What organic particles has the Mars rover detected and what does it mean for the search for extraterrestrial life?

The Mar Perseverance mission is just the latest by NASA to explore the Red Planet in search of indicators that life once existed there. Specifically, scientists are searching for organic carbon, which until present, have only been detected by the Mars Phoenix lander and the Mars Curiosity rover.

Those missions used advanced techniques like evolved gas analysis and gas chromatography-mass spectrometry. However, the Perseverance rover has SHERLOC aboard which employs deep ultraviolet Raman and fluorescence spectroscopy. The first-of-its-kind instrument can simultaneously measure weak Raman scattering and strong fluorescence emissions that can identify simple organic compounds and provide key understanding of the Martian organic composition.

“We didn’t initially expect to detect these potential organics signatures in the Jezero crater floor. But their diversity and distribution in different units of the crater floor now suggest potentially different fates of carbon across these environments,” said Williams, an expert in organic geochemistry.

The Assistant Professor of Geology at UF has been at the forefront of the search for the building blocks of life on Mars. She and three PhDs working with her have been participating scientists on the Perseverance mission.
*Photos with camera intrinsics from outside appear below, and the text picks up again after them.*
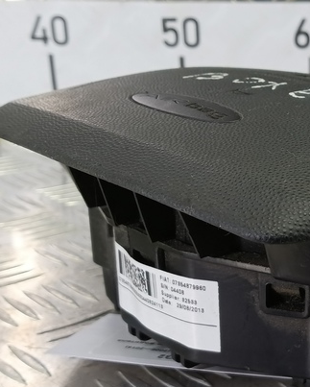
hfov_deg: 25.2
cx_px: 321
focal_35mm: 57
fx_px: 653
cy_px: 207
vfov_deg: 33.0
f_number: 1.6
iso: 189
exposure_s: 1/50
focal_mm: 4.11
Notably, at two targets, Guillaumes (Máaz) and Garde (Séítah), the the research team detected organic features and minerals associated with aqueous processes, particularly apparent at the latter. This would indicate that water played a crucial part in the diverse range of organic matter on Mars. Furthermore, it appears that the key building blocks necessary for life may have continued on the Red Planet for far longer than previously thought.